AMD Spins Off Processor Manufacturing Facilities to Better Compete with Intel

 
 
By Scott Ferguson  |  Posted 2008-10-07
 
 
 

AMD Spins Off Processor Manufacturing Facilities to Better Compete with Intel


Advanced Micro Devices is finally detailing its long-talked-about "asset smart" plan, which will allow the chip maker to spin off its manufacturing facilities into a new company while allowing AMD to reduce its financial debt and better compete against Intel.

The new manufacturing company, which will be temporarily called "The Foundry Company," will be a joint venture between AMD and the Advanced Technology Investment Company (ATIC), a technology investment company founded in 2008 and owned by the government of Abu Dhabi.

AMD released some specifics of the new agreement and how The Foundry Company will operate during an Oct. 7 press conference. The deal to create the new company will close sometime in the early part of 2009. While the new manufacturing company will be a joint venture, it will retain a strong AMD presence, with Doug Grose, AMD's current senior vice president of manufacturing operations, becoming the CEO of The Foundry Company and Hector Ruiz stepping into the role of chairman of the board of the new company.

Ruiz stepped down as CEO of AMD after the company announced its second-quarter financial results. He will leave AMD when the new company is formed in 2009.

During a call with reporters and analysts, AMD CEO Dirk Meyer said the creation of the new company will be viewed as one of the most significant events in the history of AMD, while allowing the company to better compete against Intel. Now that AMD will no longer have to support its own fabs, the company's engineers can concentrate exclusively on CPU and graphics design and marketing.

"With this transaction, AMD is ensured access to leading-edge manufacturing process technologies without the capital expense requirements that come from owning a world-class manufacturing operation," said Meyer. "We can now intensify our focus on serving our customers as the only company capable of delivering both world-class CPU and graphics designs for next-generation computing and digital media platforms."

Under the agreement, the new company will take ownership of AMD's two fabrication plants, or fabs, in Dresden, Germany, where AMD's line of x86 processors are manufactured. For its part, ATIC will invest $2.1 billion to purchase a stake in The Foundry Company. Of the $2.1 billion, ATIC will invest $1.4 billion directly in the new manufacturing company, with the remainder paid to AMD to purchase additional shares in The Foundry Company.

In addition to the cash investment, AMD will trim about 3,000 jobs from its payroll when those workers move over to The Foundry Company.

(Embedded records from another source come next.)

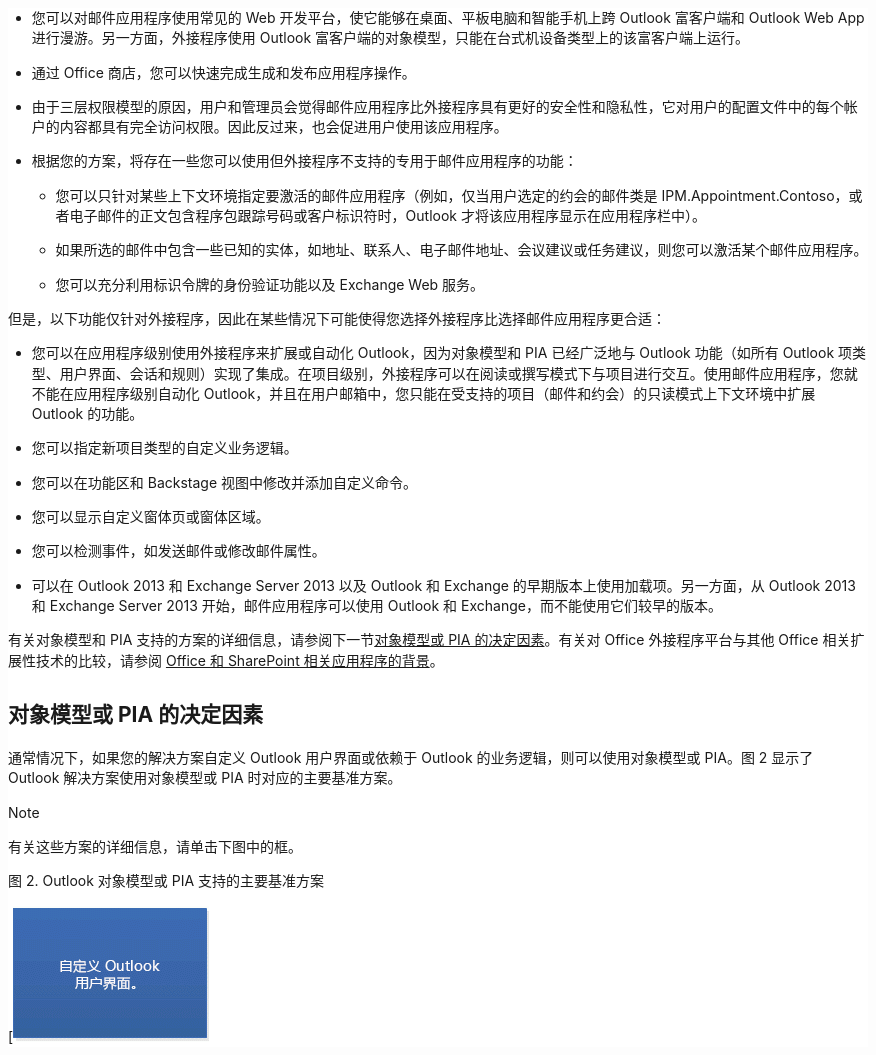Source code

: - 您可以对邮件应用程序使用常见的 Web 开发平台，使它能够在桌面、平板电脑和智能手机上跨 Outlook 富客户端和 Outlook Web App 进行漫游。另一方面，外接程序使用 Outlook 富客户端的对象模型，只能在台式机设备类型上的该富客户端上运行。
    
- 通过 Office 商店，您可以快速完成生成和发布应用程序操作。
    
- 由于三层权限模型的原因，用户和管理员会觉得邮件应用程序比外接程序具有更好的安全性和隐私性，它对用户的配置文件中的每个帐户的内容都具有完全访问权限。因此反过来，也会促进用户使用该应用程序。
    
- 根据您的方案，将存在一些您可以使用但外接程序不支持的专用于邮件应用程序的功能：
    
  - 您可以只针对某些上下文环境指定要激活的邮件应用程序（例如，仅当用户选定的约会的邮件类是 IPM.Appointment.Contoso，或者电子邮件的正文包含程序包跟踪号码或客户标识符时，Outlook 才将该应用程序显示在应用程序栏中）。
    
  - 如果所选的邮件中包含一些已知的实体，如地址、联系人、电子邮件地址、会议建议或任务建议，则您可以激活某个邮件应用程序。
    
  - 您可以充分利用标识令牌的身份验证功能以及 Exchange Web 服务。
    
但是，以下功能仅针对外接程序，因此在某些情况下可能使得您选择外接程序比选择邮件应用程序更合适：
  
- 您可以在应用程序级别使用外接程序来扩展或自动化 Outlook，因为对象模型和 PIA 已经广泛地与 Outlook 功能（如所有 Outlook 项类型、用户界面、会话和规则）实现了集成。在项目级别，外接程序可以在阅读或撰写模式下与项目进行交互。使用邮件应用程序，您就不能在应用程序级别自动化 Outlook，并且在用户邮箱中，您只能在受支持的项目（邮件和约会）的只读模式上下文环境中扩展 Outlook 的功能。
    
- 您可以指定新项目类型的自定义业务逻辑。
    
- 您可以在功能区和 Backstage 视图中修改并添加自定义命令。
    
- 您可以显示自定义窗体页或窗体区域。
    
- 您可以检测事件，如发送邮件或修改邮件属性。
    
- 可以在 Outlook 2013 和 Exchange Server 2013 以及 Outlook 和 Exchange 的早期版本上使用加载项。另一方面，从 Outlook 2013 和 Exchange Server 2013 开始，邮件应用程序可以使用 Outlook 和 Exchange，而不能使用它们较早的版本。
    
有关对象模型和 PIA 支持的方案的详细信息，请参阅下一节[对象模型或 PIA 的决定因素](#OLSelectAPI_FactorsOM)。有关对 Office 外接程序平台与其他 Office 相关扩展性技术的比较，请参阅 [Office 和 SharePoint 相关应用程序的背景](https://blogs.msdn.com/b/officeapps/archive/2012/07/23/introducing-apps-for-the-new-office-and-sharepoint.aspx)。
  
## <a name="decision-factors-for-the-object-model-or-pia"></a>对象模型或 PIA 的决定因素
<a name="OLSelectAPI_FactorsOM"> </a>

通常情况下，如果您的解决方案自定义 Outlook 用户界面或依赖于 Outlook 的业务逻辑，则可以使用对象模型或 PIA。图 2 显示了 Outlook 解决方案使用对象模型或 PIA 时对应的主要基准方案。 
  
> [!NOTE]
> 有关这些方案的详细信息，请单击下图中的框。 
  
图 2. Outlook 对象模型或 PIA 支持的主要基准方案
  
[![自定义 Outlook UI](media/odc_ol15_ta_SelectingTech_Fig2-1.gif)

Earlier this year, AMD announced that it would lay off about 10 percent of its work force.

The Foundry Company will then become the primary manufacturing facility for AMD. While this is a new company, AMD expects that its research and development relationship with IBM will remain the same. The new company will also become part of IBM's partnership to develop new types of processor technology.

Significant Step to Correct Financial Woes


 

For AMD, the move to spin off its fabs is being seen as a significant step to help the company correct what has turned into a dire financial situation. AMD has sustained seven straights losing financial quarters and has piled on debt after its $5.6 billion acquisition of ATI in 2007. With the forming of the new company, AMD will push $1.2 billion off its books, and that debt will be assumed by The Foundry Company.

In a research note, John Spooner, an analyst with Technology Business Research, wrote that he believes that by spinning off its manufacturing facilities, AMD will be able to concentrate of designing, engineering and marketing its processors and platforms for desktops, notebooks and servers.

"We believe that the chipmaker will become more competitive as it will be able to concentrate its resources on product design, allowing it to focus on delivering products that are consistently competitive with those of Intel," Spooner wrote. "A more competitive AMD product line will bring with it higher revenue and profitability for the chipmaker, reversing its recent string of unprofitable quarters."

During their conference call, executives from AMD and ATIC detailed a long-term plan, which will include additional capital injections into the new company. In addition to the initial investment, ATIC is planning to pour as much as $6 billion into The Foundry Company during the next five years, which will help expand the two fabs in Dresden, including one facility that will produce 300-millimeter wafers, and begin the construction of a new facility in upstate New York.

However, the rights and subsidies that New York state promised to AMD to build the new fab will now have to be transferred to The Foundry Company. The process to transfer those rights, according to company executives, will run in parallel to the establishment of The Foundry Company.

In addition, Mubadala Development, another investment company owned by Abu Dhabi, will invest an additional $340 million in AMD. The government-backed investment company, which earlier invested in AMD, will now own 19.3 percent of the chip company.

Editor's Note: This story was updated to include additoinal information about the "asset smart" plan.